Due process is necessary and important. Yet all too many political and media commentators seem to emulate the Red Queen in instantly screaming for heads. Presumptive guilt cannot be ignored but it is not conclusive. The Congress defence in the spectrum scam is that the party was quick to fix moral responsibility by getting Ashok Chavan, the Maharashtra CM, Suresh Kalmadi, Chairman Organising Committee CWG, and A Raja, Telecom Minister, to resign even as criminal investigations follow. The BJP is being pushed to act similarly with regard to Yeddyrurappa.

Raja has pleaded innocence and says he followed the rules and precedents. The CAG has cited strong reasons to disagree and this will be examined further. However, though not entirely borne out by the facts, Raja has a case which needs to be understood. This is that the notional or presumptive loss estimated at Rs 1.76 lakh crore as a result of allocating the spectrum on the basis of the previous fixed price without an auction on a first come first served basis, together with other policy changes, allowed a considerable lowering of telecom call charges leading to exponential growth in rural and urban tele-density and call frequency. Thus a huge benefit was passed on to the consumer or society by vastly improving connectivity at low call rates. This social benefit cannot be denied. Subsidies too can mean loss to the exchequer while benefiting the underprivileged. The CAG is understandably concerned with financial accounting; but can social accounting be ignored? It is perhaps in this context, that the PM stressed the need to “differentiate between wrongdoing and genuine error” keeping the overall context and circumstances in mind.

This is not a plea to extenuate Raja and the alleged improprieties and even illegalities in disregard of cautions from the PM, and the Law and Finance Ministries in order to favor a few select corporate entities, as pointed out by the CAG. Nevertheless, the matter is complex and needs close and dispassionate examination to get at the truth and fix criminality and the real quantum of loss to the exchequer.

The Supreme Court has observed that the Prime Minister remained silent for 16 months before responding to a complaint seeking sanction to prosecute Raja in the 2G spectrum allocation scam. The new Telecom Miniter, Kapil Sibal, has rebutted the charge and the Attorney General will explain the matter in Court. The Congress Party line is that the episode reflects the exigencies of coalition politics when the government’s majority is tenuous. This argument cannot be stretched too far. The practice of allowing coalition partners to bargain for portfolios and who from their ranks should fill specific positions goes beyond any reasonable “coalition dharma”, though practiced by all sides. Good governance must precede mere survival, though the ouster of a government can cause much turmoil. The stakes are high. But unless principles are firmly asserted at the start, unscrupulous partners may exploit the situation and resort to blackmail for narrow ends. Democratic traditions are most often learnt the hard way.

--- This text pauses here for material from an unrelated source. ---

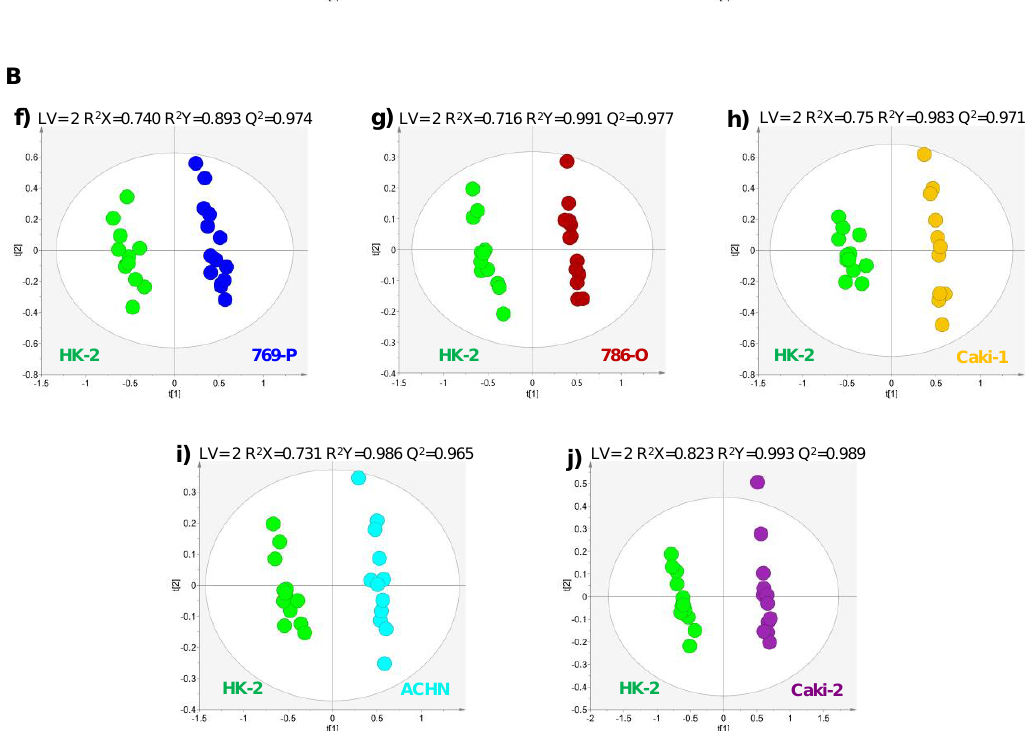
Figure 2. Pairwise partial least squares-discriminant analysis (PLS-DA) scores scatter plots obtained for the HS-SPME / GC–MS chromatogram data of ( A ) VOCs and ( B ) VCCs of culture media of each tumor cell line vs. the non-tumor cell line. ( a , f ) 769-P (dark blue, n = 13) vs. HK-2 (green, n = 12), ( b , g ) 786-O (red, n = 14) vs. HK-2 (green, n = 12), ( c , h ) Caki-1 (yellow, n = 11) vs. HK-2 (green, n = 12), ( d , i ) Caki-2 (purple, n = 12) vs. HK-2 (green, n = 12) and ( e , j ) ACHN (light blue, n = 12) vs. HK-2 (green, n =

The other point is that corruption cannot be accepted as a way of political, corporate and social life. India’s ranking in the global corruption index is disgraceful. Reforms in the police and criminal justice system have been studiously resisted for decades by all parties on account of the criminalization of politics and the politicization of crime. The Vigilance Commissioner, CBI and Lok Ayuktas have been emasculated and the single directive used to shield corrupt officials and ministers by withholding permission for their prosecution. The Lok Pak Bill was scuttled and the UN Convention on Corruption, signed but not ratified. All this has happened not by happenstance but deliberately, pious explanations notwithstanding. The Supreme Court has now directed four state Chief Secretaries to appear before it and explain why its six directives on implementation of the model Police Act handed down two years ago have been disregarded.

There is a marked lack of political will. There are certainly many good people at the top. However, as has been said, it is enough for evil to triumph that the good remain silent. The good have remained too silent for too long. But the people’s wrath is rising like an avenging tide that could sweep all before it. Beware. We need to act before it is too late.